**Text provided**:
----------------

Amnesty International is represented in this case by Perri Ravon, Ryan Beaton, Audrey Mayrand, and Francis Larocque. 


A group of Innu claimed Aboriginal land rights to the Nitassinan territory, which overlaps both Quebec and Labrador. In an application to the Superior Court of Quebec, the Innu claimed that the activities of two corporations, the Iron Ore Company of Canada and the Quebec North Shore and Labrador Railway Company were causing social, cultural, spiritual, and economic damage to their communities, preventing them from practicing their traditional way of life, for which the companies were civilly liable.

The Attorney General of Newfoundland and Labrador (NL) then filed an application to remove Labrador from this proceeding, taking the position that the Superior Court of Quebec lacked jurisdiction over the aspects of the claim that concerned Labrador. The Court held that, per the Civil Code of Quebec, Quebec courts do have jurisdiction, since the companies had head offices in Quebec and since part of the injury was suffered in Quebec. The Attorney General of NL appealed the Court’s decision at the Quebec Court of Appeal, who dismissed the appeal on the grounds that the Superior Court of Quebec was in fact the court of competent jurisdiction given the substantial connection with Quebec and in light of the particular nature of Indigenous rights. The Court of Appeal also noted that it would be against the interests of access to justice and proportionality to sever Labrador from the claim of the Innu. That is, it would be too onerous to expect the Innu to bring forward the same claims in two different provinces, and so they should be able to bring their claim in full to the Superior Court of Quebec. The Court of Appeal also held that the doctrine of interprovincial jurisdictional immunity does not bar Quebec courts from having jurisdiction.

----------------

**Recorded information**:
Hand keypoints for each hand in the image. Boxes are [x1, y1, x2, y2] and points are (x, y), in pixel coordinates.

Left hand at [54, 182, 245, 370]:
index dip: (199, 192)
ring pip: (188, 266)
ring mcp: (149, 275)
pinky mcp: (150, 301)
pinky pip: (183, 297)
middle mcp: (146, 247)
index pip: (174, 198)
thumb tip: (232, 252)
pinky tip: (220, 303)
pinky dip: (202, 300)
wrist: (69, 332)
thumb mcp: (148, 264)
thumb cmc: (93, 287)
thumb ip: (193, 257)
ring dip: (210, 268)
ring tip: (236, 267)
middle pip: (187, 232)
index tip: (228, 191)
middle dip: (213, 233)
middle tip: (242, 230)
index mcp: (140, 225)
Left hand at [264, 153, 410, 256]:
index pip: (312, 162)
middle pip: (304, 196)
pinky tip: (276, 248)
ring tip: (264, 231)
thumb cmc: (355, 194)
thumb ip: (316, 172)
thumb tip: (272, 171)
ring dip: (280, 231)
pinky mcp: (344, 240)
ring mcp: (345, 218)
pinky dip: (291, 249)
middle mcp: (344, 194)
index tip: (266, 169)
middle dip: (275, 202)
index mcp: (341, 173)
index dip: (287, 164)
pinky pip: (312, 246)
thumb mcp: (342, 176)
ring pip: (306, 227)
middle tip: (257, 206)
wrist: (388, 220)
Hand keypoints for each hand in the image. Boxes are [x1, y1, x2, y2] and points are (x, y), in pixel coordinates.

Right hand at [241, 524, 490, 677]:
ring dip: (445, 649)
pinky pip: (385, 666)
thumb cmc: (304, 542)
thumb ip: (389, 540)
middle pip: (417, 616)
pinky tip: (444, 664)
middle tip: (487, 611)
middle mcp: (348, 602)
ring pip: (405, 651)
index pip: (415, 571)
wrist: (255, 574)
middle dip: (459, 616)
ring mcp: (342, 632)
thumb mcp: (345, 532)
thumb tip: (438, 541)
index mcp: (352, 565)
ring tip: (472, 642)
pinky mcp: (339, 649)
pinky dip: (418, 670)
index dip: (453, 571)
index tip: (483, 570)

----------------

**Requirement A**: In the case summary above the rows, rewrite the paragraph beginning "A group of Innu claimed" in fewer words, keeping its main facts.
**Requirement B**: According to the case summary above the rows, which court dismissed the appeal filed by the Attorney General of Newfoundland and Labrador?
**Requirement C**: Pick up the case summary about the Innu claim where its last sentence ends and keep writing.

**Result A**: A group of Innu claimed Aboriginal land rights to Nitassinan, a territory spanning Quebec and Labrador. In the Superior Court of Quebec, they argued that the Iron Ore Company of Canada and the Quebec North Shore and Labrador Railway Company were civilly liable for social, cultural, spiritual, and economic damage to their communities that kept them from practicing their traditional way of life.

**Result B**: The Quebec Court of Appeal.

**Result C**:
Leave to appeal the Quebec Court of Appeal decision was granted to the Attorney General of NL by the Supreme Court of Canada in November 2018.


Amnesty International’s submissions at the Supreme Court emphasized the importance of Canada’s international human rights obligations, particularly those surrounding Indigenous peoples and their land rights. We argued that the right to an effective remedy is guaranteed to Indigenous peoples under international law for violations of their rights to lands, territories and resources. The right to an effective remedy is codified in the International Covenant on Civil and Political Rights and other international human rights instruments to which Canada is bound.

The UN Declaration on the Rights of Indigenous Peoples (UNDRIP) also protects Indigenous peoples’ right to redress, right to just and fair procedures for the resolution of conflicts, and right to effective remedies for the infringement of their land rights. We thus argued that Canada’s international legal obligation to guarantee an effective remedy to Indigenous peoples should inform the Court’s interpretations in this case.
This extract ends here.